Ya no había niños, ni jóvenes, en la calle solo se veían figuras encorvadas que caminaban más o menos lentamente, cubiertas hasta la cabeza.
En el horizonte azul destacaba el blanco de las montañas tapizadas de nieve. Virginie se detuvo un momento junto al río que corría a un costado de la iglesia de Uvernet. Lanzó un suspiro y siguió de largo. Esa mañana no tenía ánimo para visitar la tumba de su hermano Claude, en el pequeño cementerio atrás del templo.
Amaneció cansada, como si en lugar de haber dormido siete horas, hubiera corrido un maratón. Pero estaba resignada a los achaques de sus 75 años de edad que cada día parecían pesar más.
“Si Theodore no se hubiera ido”, pensó, todo hubiera sido distinto. Él se habría casado con Camille y habrían tenido hijos, ella —como su única hermana— se habría convertido en la tía favorita y quizá alguna niña hasta llevaría su nombre: Virginie Marie Juliette.
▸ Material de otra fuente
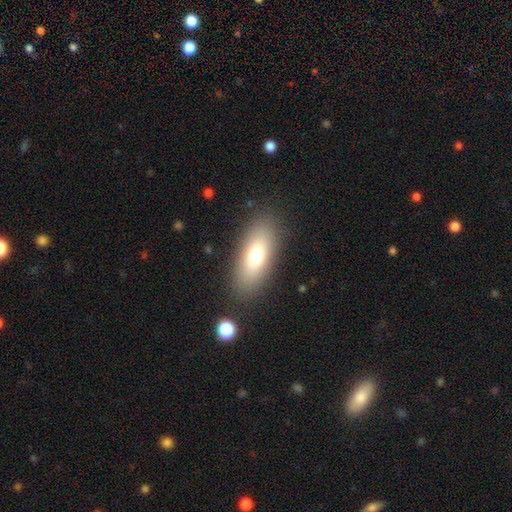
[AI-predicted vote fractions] smooth-or-featured: smooth: 73% | featured or disk: 19% | star or artifact: 9%
  how-rounded: in between: 79% | cigar-shaped: 18% | round: 4%
  merging: none: 85% | minor disturbance: 9% | major disturbance: 4% | merger: 2%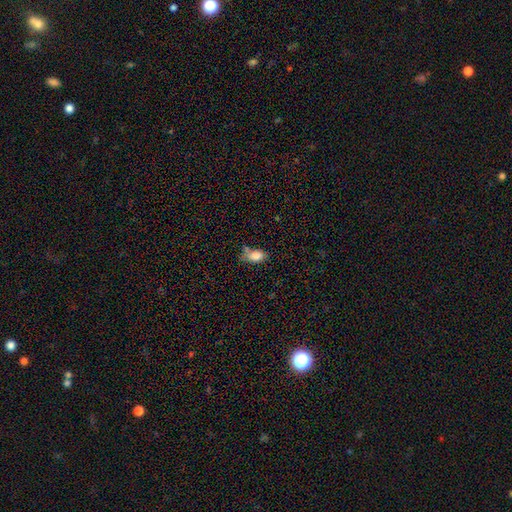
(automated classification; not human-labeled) This appears to be a smooth galaxy with no disk features (84%) that is in between round and cigar-shaped (89%). Merging: none (48%).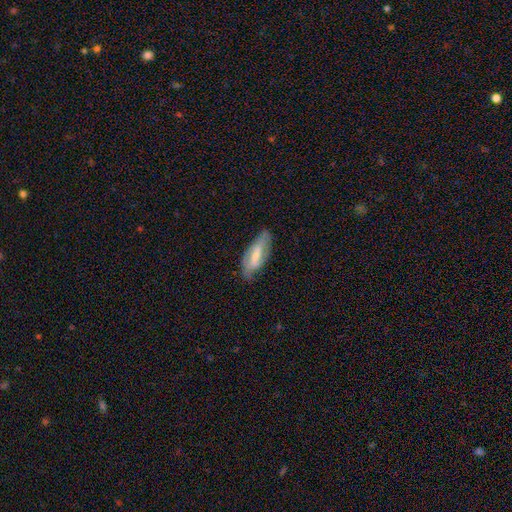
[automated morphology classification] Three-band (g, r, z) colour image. It shows a featured or disk galaxy (58%). Merging: none (67%).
Pero no, Theo que desde los cuatro años le dijo a su mamá “yo soy yo y tú eres tú” dejando claro que se mandado solo, se empeñó en partir a buscar fortuna hasta quién sabe dónde, del otro lado del mundo y ya no regresó. Cuando los primeros migrantes que se fueron de Barcelonnette a Mexico regresaron al valle del Ubaye y construyeron sus grandes casas —las famosas villas mexicanas— tuvo esperanzas de que su hermano volviera. Pero él nunca pudo hacer el viaje de regreso, ni cuando sus padres murieron; entonces sus cartas empezaron a escasear hasta que dejó de escribir. Cinco años después murió Claude y Virginie le escribió a Theo pidiéndole que regresara. Su respuesta llegó en una carta que ella guardaba como su mayor tesoro, la releía de vez en cuando con lágrimas en los ojos y al terminar la apretaba contra su pecho suspirando, antes de volverla a guardar.
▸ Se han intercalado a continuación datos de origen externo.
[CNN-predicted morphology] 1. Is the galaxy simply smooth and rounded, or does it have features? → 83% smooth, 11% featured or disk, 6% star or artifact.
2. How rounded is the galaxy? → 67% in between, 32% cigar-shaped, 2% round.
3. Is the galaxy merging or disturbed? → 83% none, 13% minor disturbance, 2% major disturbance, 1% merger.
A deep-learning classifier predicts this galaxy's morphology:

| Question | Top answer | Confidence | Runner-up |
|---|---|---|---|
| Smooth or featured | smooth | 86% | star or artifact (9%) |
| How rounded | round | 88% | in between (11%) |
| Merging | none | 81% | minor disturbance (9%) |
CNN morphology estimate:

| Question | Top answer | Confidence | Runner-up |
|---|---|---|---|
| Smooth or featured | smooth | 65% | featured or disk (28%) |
Cuando todos los jóvenes acabaron yéndose de aquel pueblo en lo alto de los Alpes, Virginie se preguntó que pasaría cuando sus añejos habitantes se extinguieran. ¿Uvernet se convertiría en un pueblo fantasma? “Ya casi lo es”, pensó con amargura.
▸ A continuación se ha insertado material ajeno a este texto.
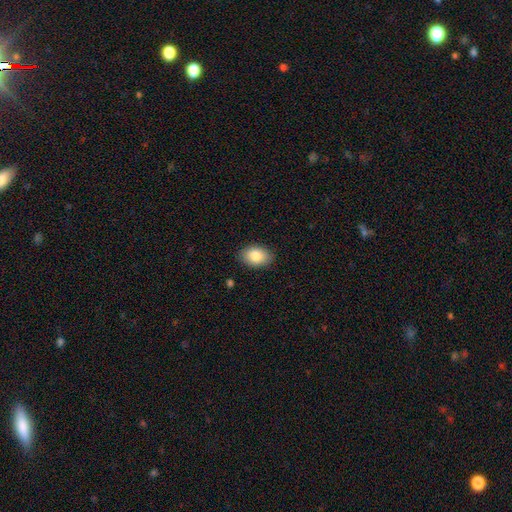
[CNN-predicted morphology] smooth 85%, featured or disk 8%, star or artifact 7%. Down the decision tree: how rounded — in between (86%); merging — none (87%).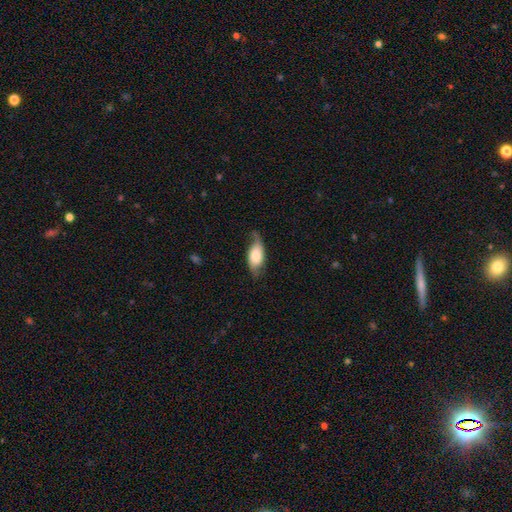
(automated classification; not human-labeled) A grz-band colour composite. It shows a smooth galaxy with no disk features (56%) that is in between round and cigar-shaped (87%). Merging: none (51%).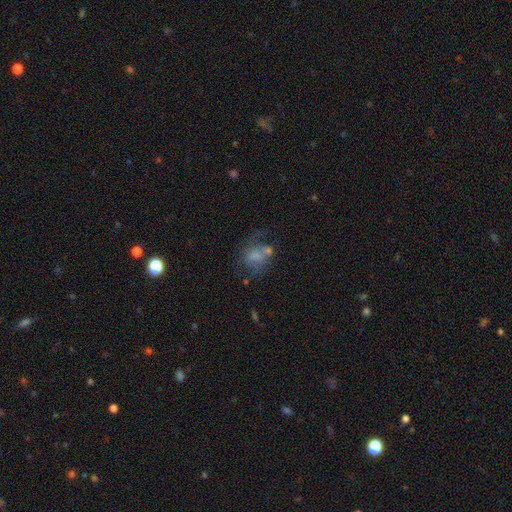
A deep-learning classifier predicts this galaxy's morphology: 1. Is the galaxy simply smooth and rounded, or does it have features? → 52% smooth, 35% featured or disk, 12% star or artifact.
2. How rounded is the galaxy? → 54% in between, 44% round, 1% cigar-shaped.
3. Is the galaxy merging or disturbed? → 31% major disturbance, 27% none, 23% merger, 19% minor disturbance.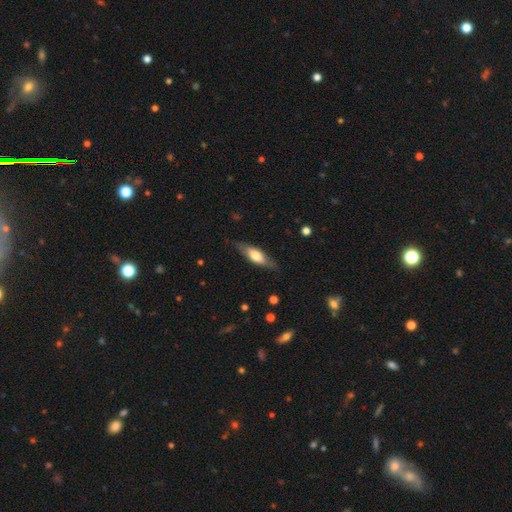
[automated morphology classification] This is possibly a smooth galaxy (55%). How rounded: possibly in between (51%). Merging: clearly none (81%).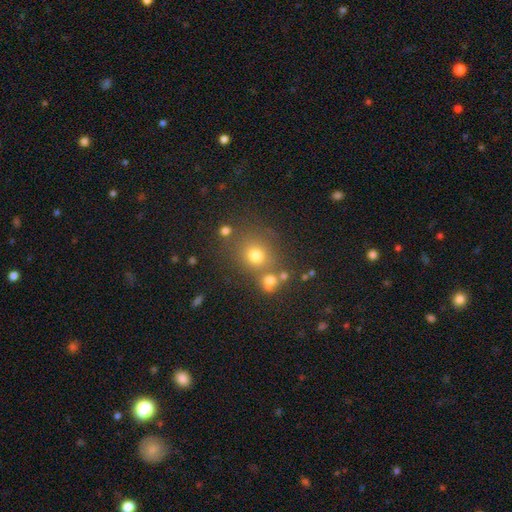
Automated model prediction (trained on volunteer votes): Smooth or featured?
  - smooth: 72% *
  - star or artifact: 18%
  - featured or disk: 10%
How rounded?
  - round: 82% *
  - in between: 17%
  - cigar-shaped: 1%
Merging?
  - none: 65% *
  - merger: 19%
  - minor disturbance: 11%
  - major disturbance: 5%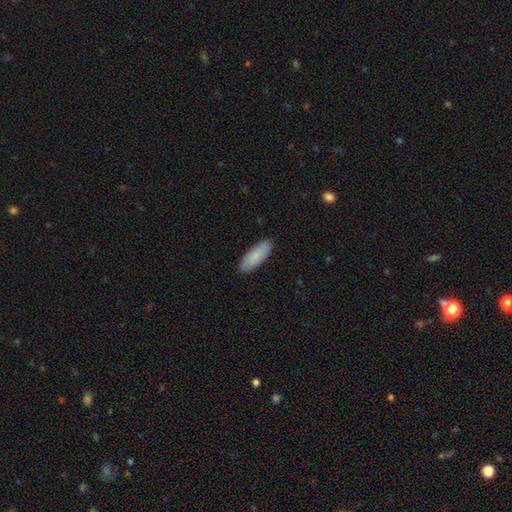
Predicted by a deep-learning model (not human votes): Q: Smooth or featured?
A: smooth (85%); runner-up: featured or disk (9%)
Q: How rounded?
A: in between (65%); runner-up: cigar-shaped (33%)
Q: Merging?
A: none (89%); runner-up: minor disturbance (8%)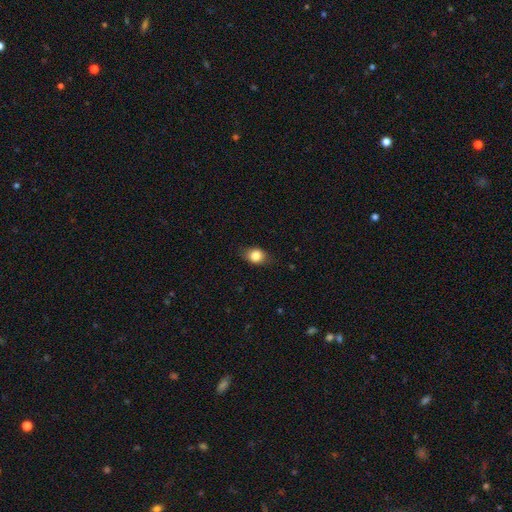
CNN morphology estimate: This is clearly a smooth galaxy (82%). How rounded: possibly in between (55%). Merging: likely none (79%).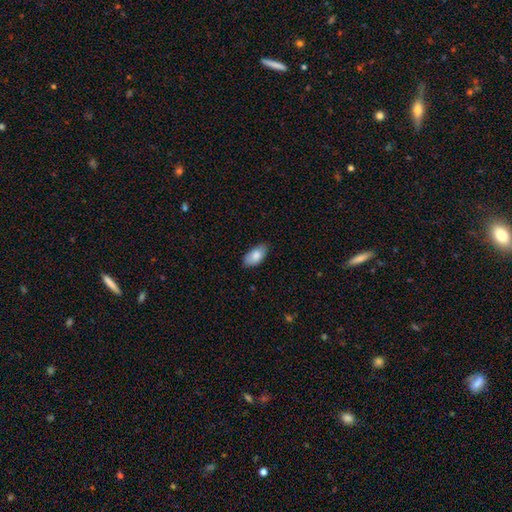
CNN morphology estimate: Q: Smooth or featured?
A: smooth (85%); runner-up: featured or disk (9%)
Q: How rounded?
A: in between (94%); runner-up: cigar-shaped (4%)
Q: Merging?
A: none (82%); runner-up: minor disturbance (15%)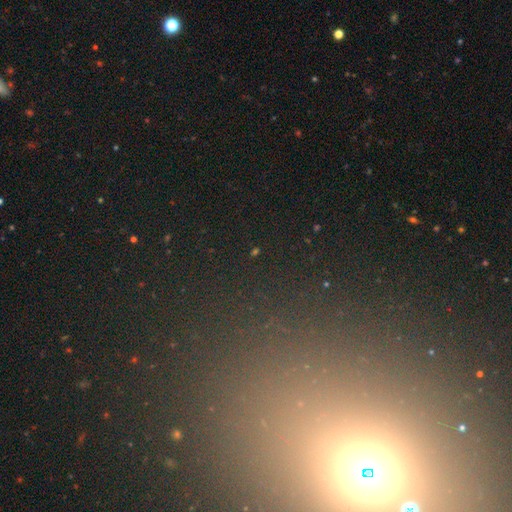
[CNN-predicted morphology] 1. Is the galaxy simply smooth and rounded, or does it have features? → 71% star or artifact, 17% smooth, 13% featured or disk.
No se podía imaginar entonces que más de un siglo después, no solo había sobrevivido, sino que el lugar se convirtió en un atractivo destino vacacional de esquí que se llenaba de visitantes.
Tampoco se imaginó nunca que una bisnieta mexicana de su querido y extrañado Theodore llegaría hasta el pueblo de sus ancestros, hasta el cementerio de la iglesia donde encontraría la lápida blanca con el nombre de Claude y junto a ella, la de la misma Virginie.
Esa sobrina bisnieta suya se pararía frente a la tumba conmovida por la emoción del encuentro con la tía de quien había heredado su nombre, Virginia María Juliette.